According to yet another embodiment, a method uses an electronic device in aid of golfing. The method receives an input from a user including a first hitting distance of a first golf club in a set of golf clubs. The method calculates a hitting distance for one or more of the other golf clubs in the set based on the first hitting distance and stores the first hitting distance and the one or more calculated hitting distances in memory. The method determines a target distance between the user and a target on a golf course. The method identifies, based on the target distance and the stored hitting distances, a recommended golf club from the set of golf clubs and displays the recommended golf club for viewing by the user.
Details concerning the construction and operation of particular embodiments are set forth in the following sections with reference to the below-listed drawings.

Data provided:

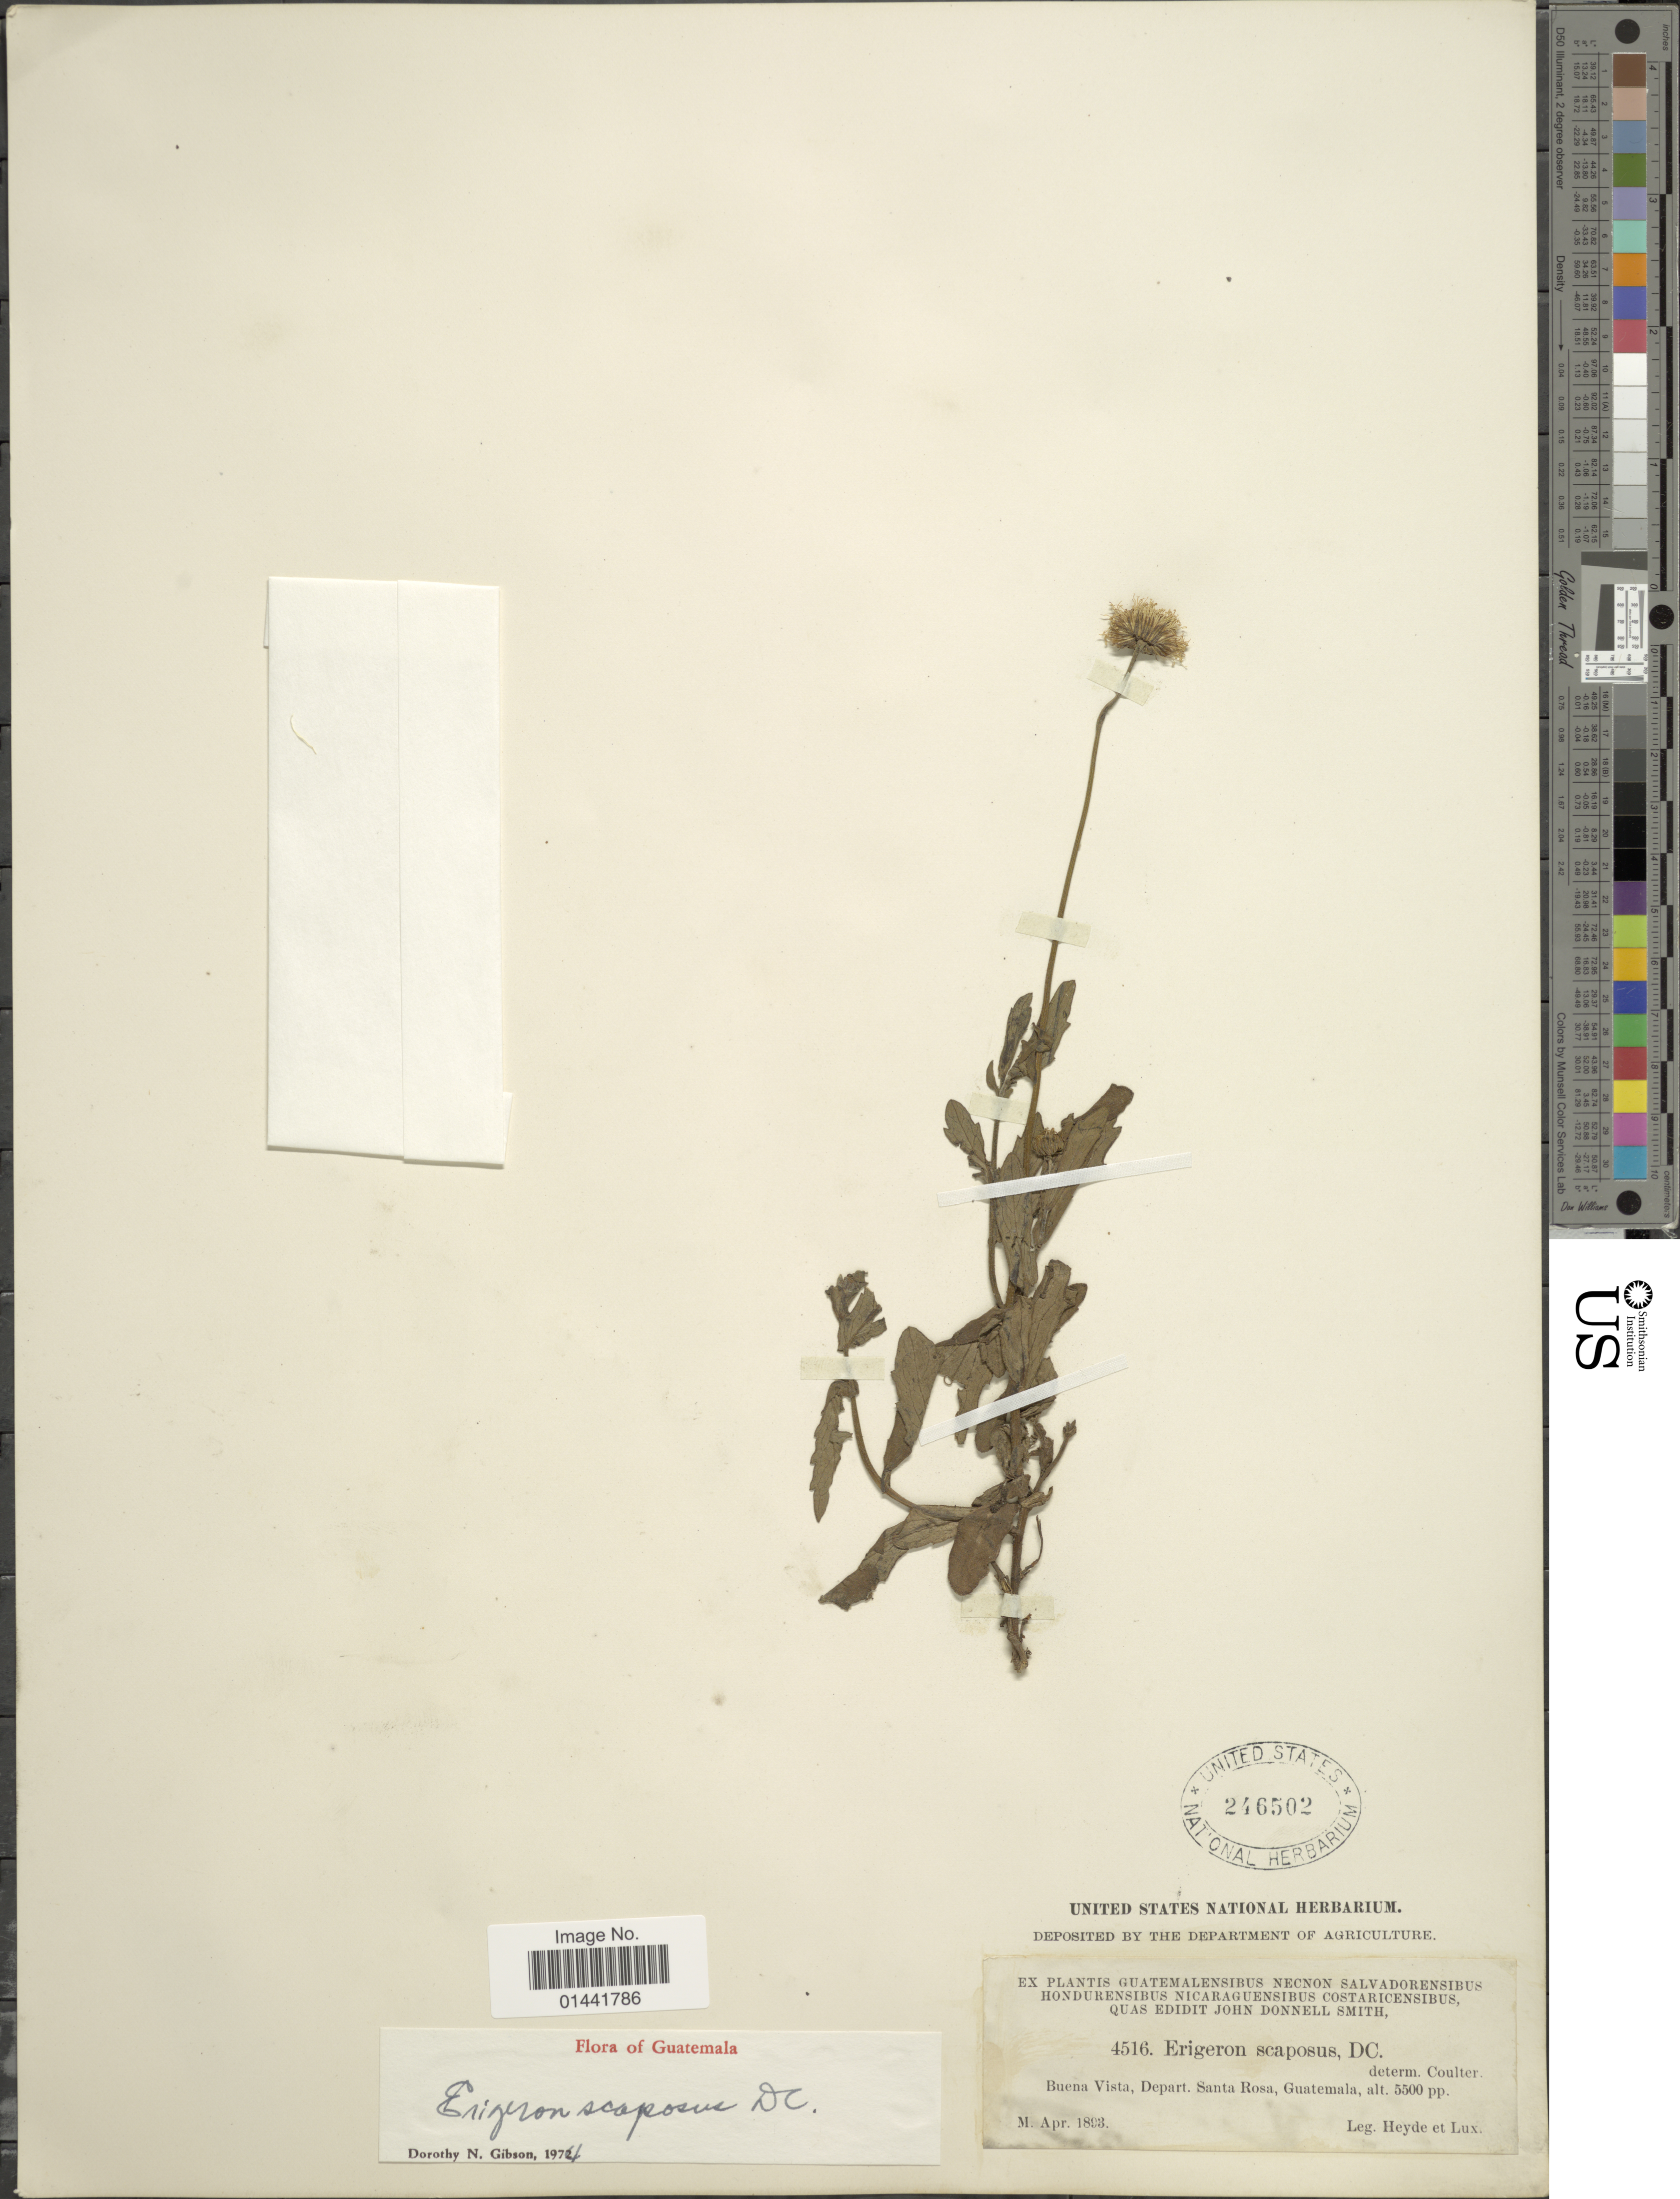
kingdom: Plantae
--
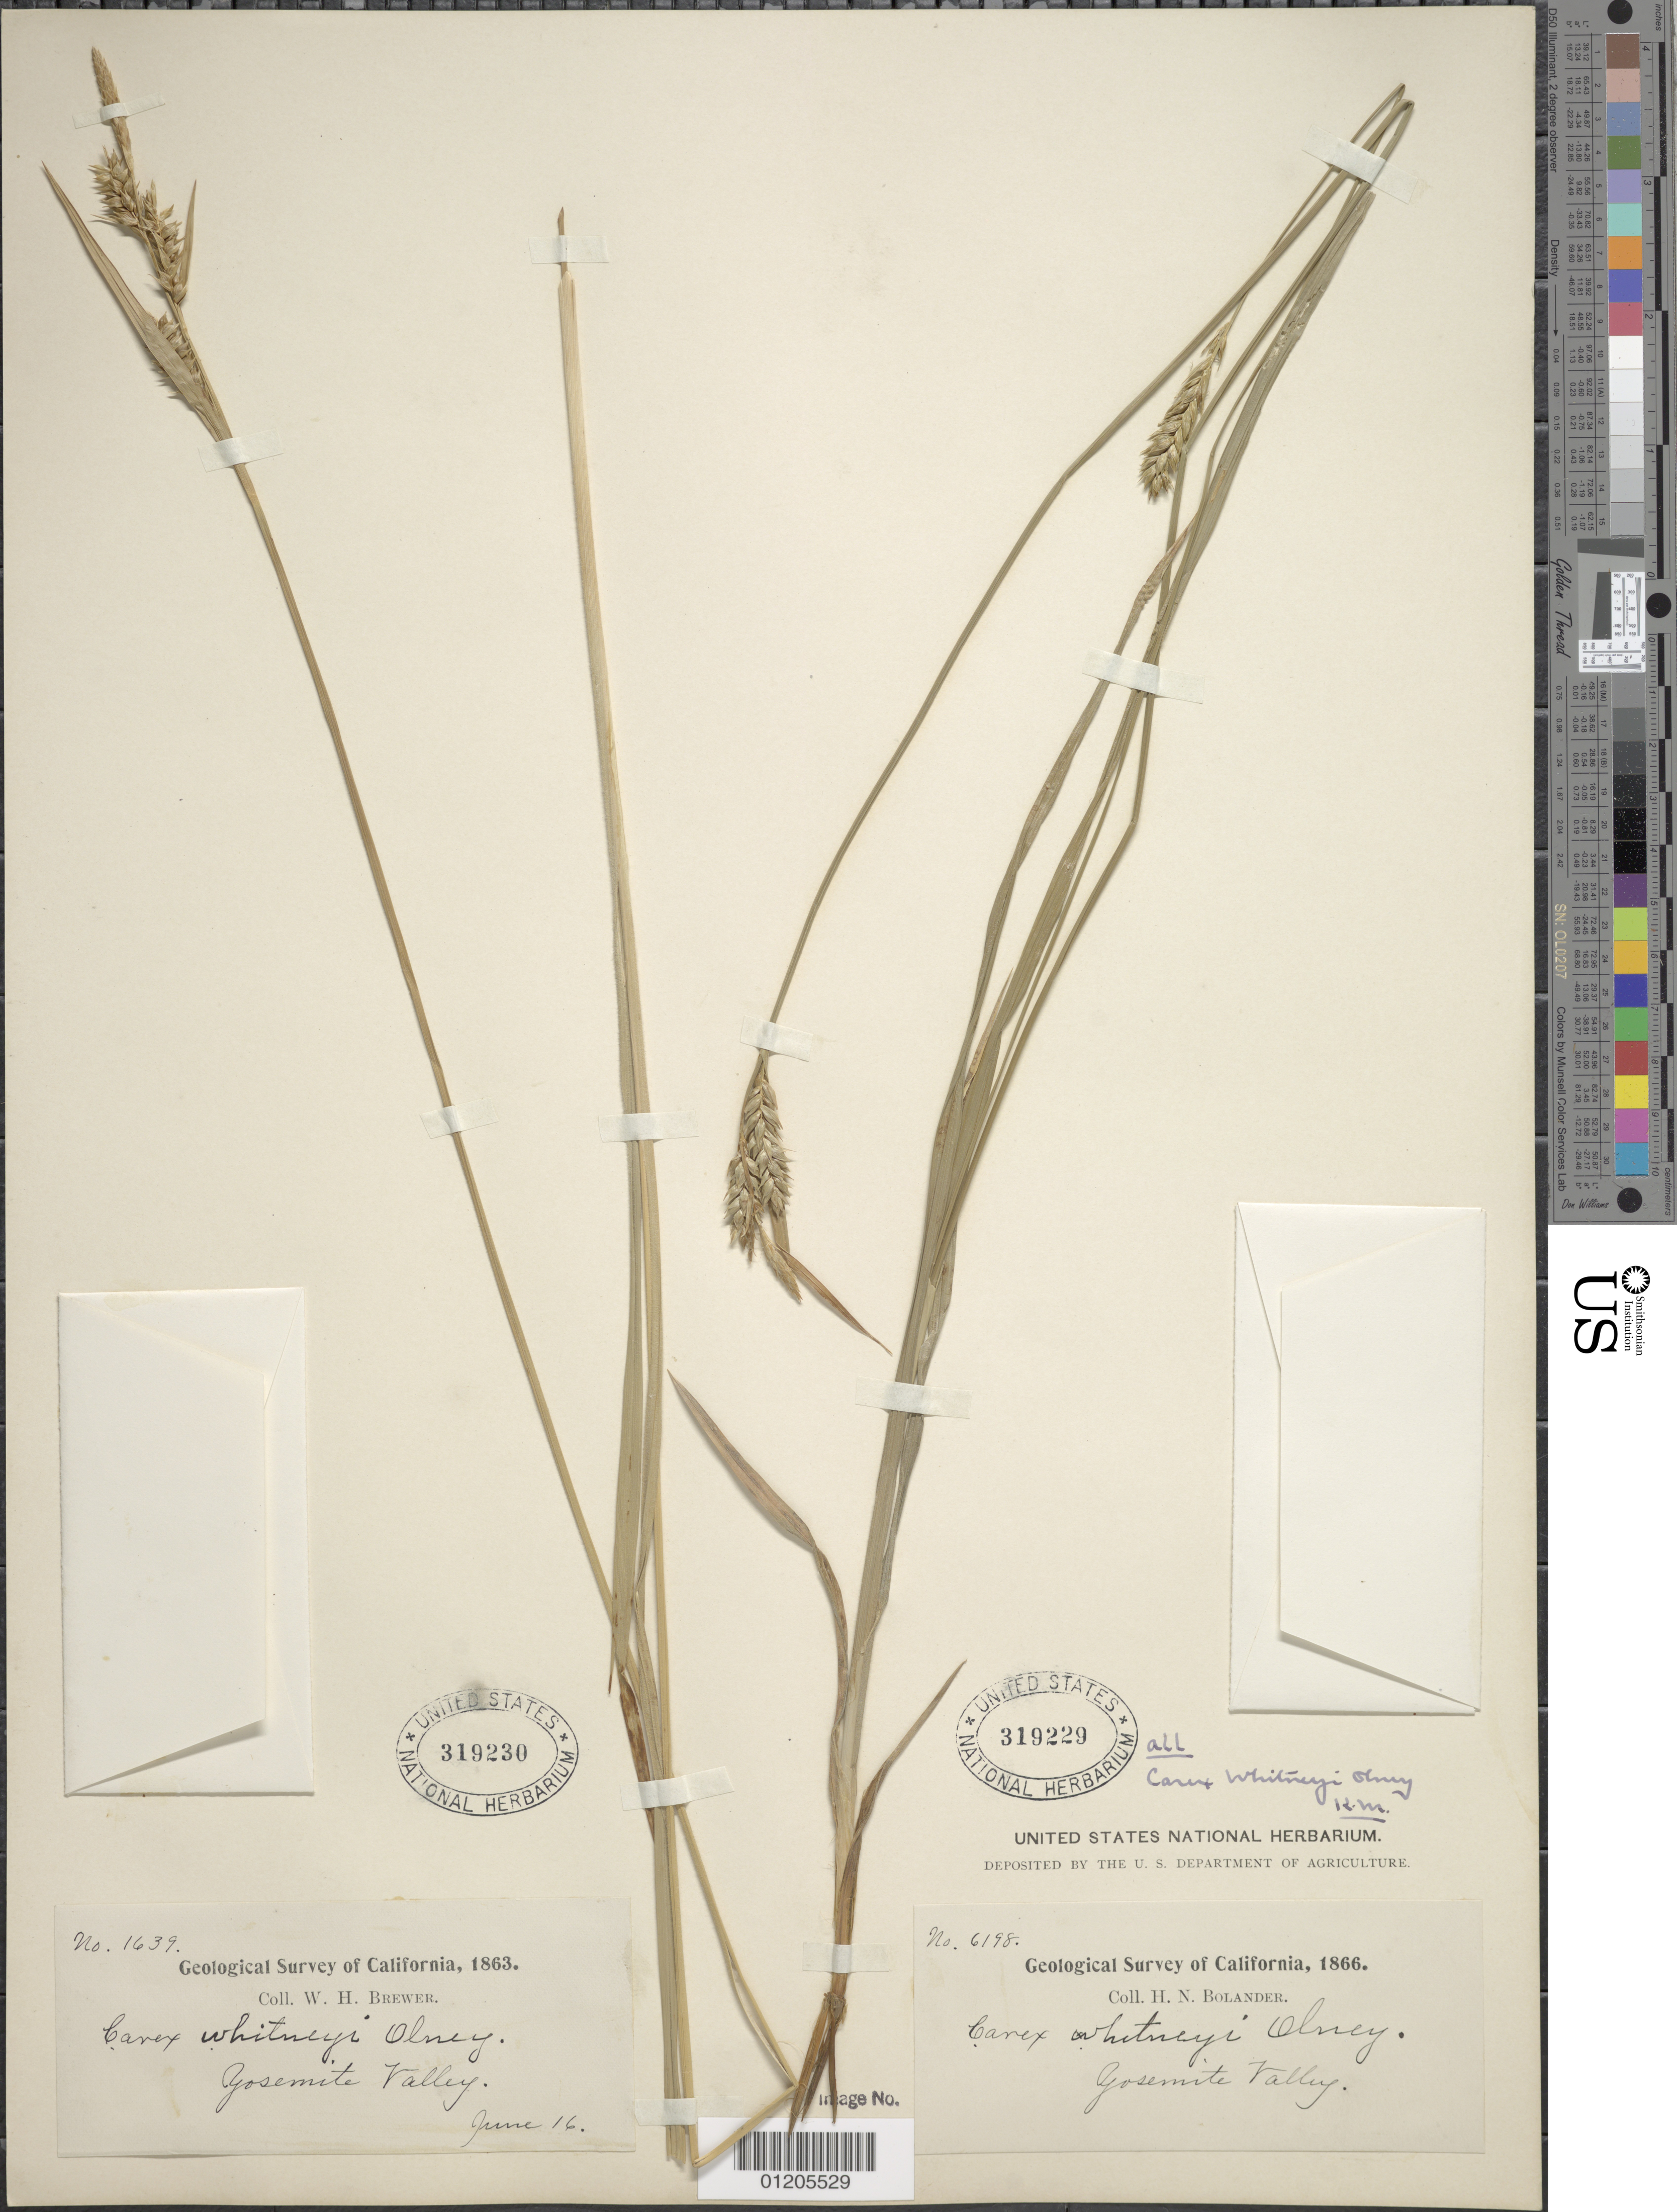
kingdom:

Goal:
The golf club recommendation passage above gives several things "the method" does. List each action with its object, in the order the passage states them.

Final result:
1. Receives an input from a user, including a first hitting distance of a first golf club in a set of golf clubs.
2. Calculates a hitting distance for one or more of the other golf clubs in the set, based on the first hitting distance.
3. Stores the first hitting distance and the one or more calculated hitting distances in memory.
4. Determines a target distance between the user and a target on a golf course.
5. Identifies a recommended golf club from the set, based on the target distance and the stored hitting distances.
6. Displays the recommended golf club for viewing by the user.